(Recorded data)
--------------------------------
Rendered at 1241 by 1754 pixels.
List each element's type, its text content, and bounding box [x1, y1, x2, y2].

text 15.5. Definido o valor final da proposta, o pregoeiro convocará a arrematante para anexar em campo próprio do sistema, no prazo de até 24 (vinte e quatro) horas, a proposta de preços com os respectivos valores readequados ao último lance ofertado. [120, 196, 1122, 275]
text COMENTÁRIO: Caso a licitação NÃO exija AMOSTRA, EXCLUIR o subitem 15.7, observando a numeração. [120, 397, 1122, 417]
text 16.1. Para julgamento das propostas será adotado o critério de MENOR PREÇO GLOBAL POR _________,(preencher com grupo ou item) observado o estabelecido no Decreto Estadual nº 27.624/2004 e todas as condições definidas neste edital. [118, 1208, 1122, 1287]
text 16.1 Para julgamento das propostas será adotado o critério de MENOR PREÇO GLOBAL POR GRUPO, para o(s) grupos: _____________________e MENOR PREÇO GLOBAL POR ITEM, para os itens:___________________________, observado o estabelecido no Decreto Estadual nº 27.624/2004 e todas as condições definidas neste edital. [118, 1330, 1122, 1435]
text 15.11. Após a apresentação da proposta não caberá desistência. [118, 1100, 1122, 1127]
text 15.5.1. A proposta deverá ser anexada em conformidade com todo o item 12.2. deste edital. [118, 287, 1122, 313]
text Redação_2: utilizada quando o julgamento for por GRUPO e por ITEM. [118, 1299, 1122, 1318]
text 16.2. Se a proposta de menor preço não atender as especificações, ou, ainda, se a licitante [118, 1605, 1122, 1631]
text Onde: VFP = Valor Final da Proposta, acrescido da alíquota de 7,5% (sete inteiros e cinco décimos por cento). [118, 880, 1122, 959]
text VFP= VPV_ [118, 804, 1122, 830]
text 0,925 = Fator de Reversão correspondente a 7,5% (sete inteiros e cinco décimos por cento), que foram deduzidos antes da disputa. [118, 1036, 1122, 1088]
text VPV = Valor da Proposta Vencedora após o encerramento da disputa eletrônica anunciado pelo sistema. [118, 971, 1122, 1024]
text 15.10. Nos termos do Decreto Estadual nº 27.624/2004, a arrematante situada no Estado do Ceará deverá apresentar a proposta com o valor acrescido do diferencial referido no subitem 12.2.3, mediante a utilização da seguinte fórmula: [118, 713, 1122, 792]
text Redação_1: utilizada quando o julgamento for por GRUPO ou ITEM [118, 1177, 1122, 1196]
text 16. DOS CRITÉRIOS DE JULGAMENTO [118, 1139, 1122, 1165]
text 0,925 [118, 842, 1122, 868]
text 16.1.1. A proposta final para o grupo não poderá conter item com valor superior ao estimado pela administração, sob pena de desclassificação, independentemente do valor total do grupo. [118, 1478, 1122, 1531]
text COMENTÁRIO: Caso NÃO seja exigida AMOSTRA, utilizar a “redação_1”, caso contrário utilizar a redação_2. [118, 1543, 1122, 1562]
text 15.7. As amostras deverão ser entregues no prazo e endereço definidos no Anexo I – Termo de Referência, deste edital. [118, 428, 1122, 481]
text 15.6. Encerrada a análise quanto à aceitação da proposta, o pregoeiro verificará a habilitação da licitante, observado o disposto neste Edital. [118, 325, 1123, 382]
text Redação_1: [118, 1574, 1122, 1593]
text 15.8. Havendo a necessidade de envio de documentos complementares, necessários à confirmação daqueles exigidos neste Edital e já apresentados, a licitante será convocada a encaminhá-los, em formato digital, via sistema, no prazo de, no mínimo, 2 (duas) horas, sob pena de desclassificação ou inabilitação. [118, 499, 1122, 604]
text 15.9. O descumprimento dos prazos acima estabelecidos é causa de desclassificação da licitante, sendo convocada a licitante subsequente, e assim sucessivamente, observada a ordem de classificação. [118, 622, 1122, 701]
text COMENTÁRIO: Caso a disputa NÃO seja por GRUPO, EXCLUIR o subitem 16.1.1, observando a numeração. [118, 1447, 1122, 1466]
--------------------------------
Exercise instructions: Can you transcribe every line of the items above word for word?

Result:
Rendered at 1241 by 1754 pixels.
List each element's type, its text content, and bounding box [x1, y1, x2, y2].

text 15.5. Definido o valor final da proposta, o pregoeiro convocará a arrematante para anexar em campo próprio do sistema, no prazo de até 24 (vinte e quatro) horas, a proposta de preços com os respectivos valores readequados ao último lance ofertado. [120, 196, 1122, 275]
text COMENTÁRIO: Caso a licitação NÃO exija AMOSTRA, EXCLUIR o subitem 15.7, observando a numeração. [120, 397, 1122, 417]
text 16.1. Para julgamento das propostas será adotado o critério de MENOR PREÇO GLOBAL POR _________,(preencher com grupo ou item) observado o estabelecido no Decreto Estadual nº 27.624/2004 e todas as condições definidas neste edital. [118, 1208, 1122, 1287]
text 16.1 Para julgamento das propostas será adotado o critério de MENOR PREÇO GLOBAL POR GRUPO, para o(s) grupos: _____________________e MENOR PREÇO GLOBAL POR ITEM, para os itens:___________________________, observado o estabelecido no Decreto Estadual nº 27.624/2004 e todas as condições definidas neste edital. [118, 1330, 1122, 1435]
text 15.11. Após a apresentação da proposta não caberá desistência. [118, 1100, 1122, 1127]
text 15.5.1. A proposta deverá ser anexada em conformidade com todo o item 12.2. deste edital. [118, 287, 1122, 313]
text Redação_2: utilizada quando o julgamento for por GRUPO e por ITEM. [118, 1299, 1122, 1318]
text 16.2. Se a proposta de menor preço não atender as especificações, ou, ainda, se a licitante [118, 1605, 1122, 1631]
text Onde: VFP = Valor Final da Proposta, acrescido da alíquota de 7,5% (sete inteiros e cinco décimos por cento). [118, 880, 1122, 959]
text VFP= VPV_ [118, 804, 1122, 830]
text 0,925 = Fator de Reversão correspondente a 7,5% (sete inteiros e cinco décimos por cento), que foram deduzidos antes da disputa. [118, 1036, 1122, 1088]
text VPV = Valor da Proposta Vencedora após o encerramento da disputa eletrônica anunciado pelo sistema. [118, 971, 1122, 1024]
text 15.10. Nos termos do Decreto Estadual nº 27.624/2004, a arrematante situada no Estado do Ceará deverá apresentar a proposta com o valor acrescido do diferencial referido no subitem 12.2.3, mediante a utilização da seguinte fórmula: [118, 713, 1122, 792]
text Redação_1: utilizada quando o julgamento for por GRUPO ou ITEM [118, 1177, 1122, 1196]
text 16. DOS CRITÉRIOS DE JULGAMENTO [118, 1139, 1122, 1165]
text 0,925 [118, 842, 1122, 868]
text 16.1.1. A proposta final para o grupo não poderá conter item com valor superior ao estimado pela administração, sob pena de desclassificação, independentemente do valor total do grupo. [118, 1478, 1122, 1531]
text COMENTÁRIO: Caso NÃO seja exigida AMOSTRA, utilizar a “redação_1”, caso contrário utilizar a redação_2. [118, 1543, 1122, 1562]
text 15.7. As amostras deverão ser entregues no prazo e endereço definidos no Anexo I – Termo de Referência, deste edital. [118, 428, 1122, 481]
text 15.6. Encerrada a análise quanto à aceitação da proposta, o pregoeiro verificará a habilitação da licitante, observado o disposto neste Edital. [118, 325, 1123, 382]
text Redação_1: [118, 1574, 1122, 1593]
text 15.8. Havendo a necessidade de envio de documentos complementares, necessários à confirmação daqueles exigidos neste Edital e já apresentados, a licitante será convocada a encaminhá-los, em formato digital, via sistema, no prazo de, no mínimo, 2 (duas) horas, sob pena de desclassificação ou inabilitação. [118, 499, 1122, 604]
text 15.9. O descumprimento dos prazos acima estabelecidos é causa de desclassificação da licitante, sendo convocada a licitante subsequente, e assim sucessivamente, observada a ordem de classificação. [118, 622, 1122, 701]
text COMENTÁRIO: Caso a disputa NÃO seja por GRUPO, EXCLUIR o subitem 16.1.1, observando a numeração. [118, 1447, 1122, 1466]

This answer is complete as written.